What Shape Are Raindrops? Explaining the Teardrop Myth

The shape of a falling raindrop is often depicted as a perfect teardrop, round at the bottom and pointed at the top. This popular image is inaccurate. The actual form of water droplets changes dynamically based on their size and the forces acting upon them, ranging from a perfect sphere to a flattened shape resembling a burger bun. Understanding the true geometry of rain requires looking beyond the visual myth and into atmospheric physics.

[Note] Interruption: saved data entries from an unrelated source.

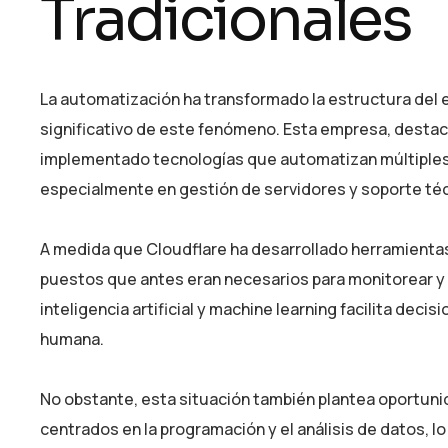
Tradicionales
La automatización ha transformado la estructura del 
significativo de este fenómeno. Esta empresa, destaca
implementado tecnologías que automatizan múltiples pr
especialmente en gestión de servidores y soporte téc
A medida que Cloudflare ha desarrollado herramientas
puestos que antes eran necesarios para monitorear y 
inteligencia artificial y machine learning facilita deci
humana.
No obstante, esta situación también plantea oportuni
centrados en la programación y el análisis de datos, l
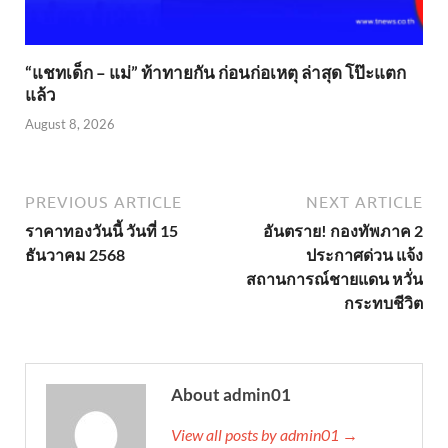
“แชทเด็ก – แม่” ท้าทายกัน ก่อนก่อเหตุ ล่าสุด โป๊ะแตก
แล้ว
August 8, 2026
PREVIOUS ARTICLE
NEXT ARTICLE
ราคาทองวันนี้ วันที่ 15
อันตราย! กองทัพภาค 2
ธันวาคม 2568
ประกาศด่วน แจ้ง
สถานการณ์ชายแดน หวั่น
กระทบชีวิต
About admin01
View all posts by admin01 →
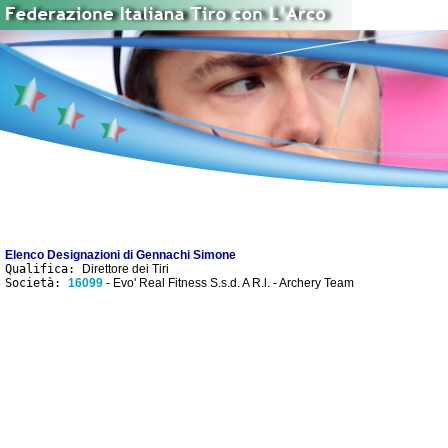
Elenco Designazioni di Gennachi Simone
Qualifica:
Direttore dei Tiri
Società:
16099
- Evo' Real Fitness S.s.d. A R.l. - Archery Team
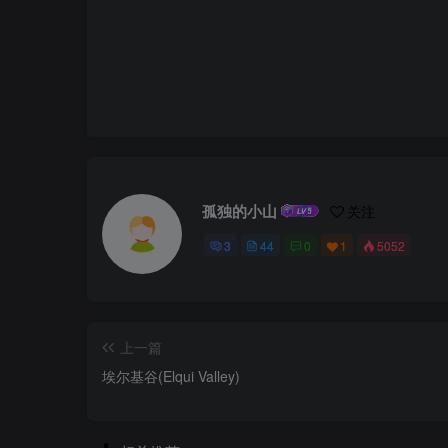
孤独的小山
关注
3
44
0
1
5052
上一篇
埃尔基谷(Elqui Valley)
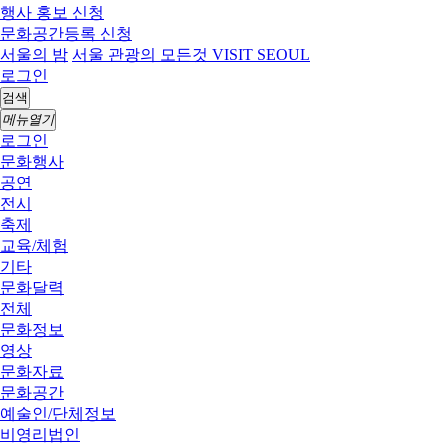
행사 홍보 신청
문화공간등록 신청
서울의 밤
서울 관광의 모든것 VISIT SEOUL
로그인
검색
메뉴열기
로그인
문화행사
공연
전시
축제
교육/체험
기타
문화달력
전체
문화정보
영상
문화자료
문화공간
예술인/단체정보
비영리법인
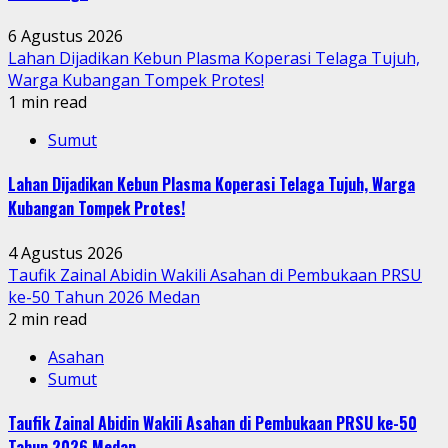
6 Agustus 2026
Lahan Dijadikan Kebun Plasma Koperasi Telaga Tujuh,
Warga Kubangan Tompek Protes!
1 min read
Sumut
Lahan Dijadikan Kebun Plasma Koperasi Telaga Tujuh, Warga
Kubangan Tompek Protes!
4 Agustus 2026
Taufik Zainal Abidin Wakili Asahan di Pembukaan PRSU
ke-50 Tahun 2026 Medan
2 min read
Asahan
Sumut
Taufik Zainal Abidin Wakili Asahan di Pembukaan PRSU ke-50
Tahun 2026 Medan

The Physics of Drop Formation

The initial and most common shape for a raindrop is a nearly perfect sphere. This spherical shape is the direct result of surface tension, a force that pulls water molecules inward. Surface tension attempts to achieve the smallest possible surface area for a given volume, which the sphere naturally satisfies.

Tiny droplets, typically less than one millimeter in diameter, are dominated by surface tension. Since their mass is small, external forces like air pressure or gravity are negligible compared to the cohesive strength of the water molecules. These small, spherical drops represent the baseline form of precipitation and make up a large portion of rainfall.

Size Matters: How Air Resistance Distorts the Shape

As droplets collide while falling, they grow larger and their descent speed increases significantly. This increased velocity introduces aerodynamic drag, also known as air resistance. This upward force of air against the falling drop begins to overcome the cohesive pull of surface tension.

Drops greater than one millimeter in diameter start to flatten out due to air pressure from underneath. They no longer maintain a spherical form but become an oblate spheroid, which is round on top and flattened on the bottom. This shape is often described as resembling a small hamburger bun. The larger the drop grows, the faster it falls, and the more pronounced the flattening becomes.

If a drop continues to grow, approaching diameters of about 4.5 millimeters, the intense air pressure pushing against its base overcomes surface tension. The drop distorts further, forming a concave cavity underneath and inflating into a temporary, unstable parachute-like shape. This unstable form breaks apart into several smaller, more stable droplets. The maximum size of a stable raindrop is limited by this aerodynamic instability.

Explaining the Teardrop Myth

The persistent misconception of the teardrop shape comes not from observing rain in freefall, but from water detaching from a solid surface, such as a dripping faucet or the edge of a leaf. As a hanging drop grows, gravity stretches the water downward while the top remains attached, forming the familiar pointed neck. Once the drop detaches, surface tension immediately pulls it into a rounded shape as it falls. The teardrop image is reinforced by artists and animators who use the simple shape to represent rain in cartoons and weather icons, cementing the wrong shape in the public imagination.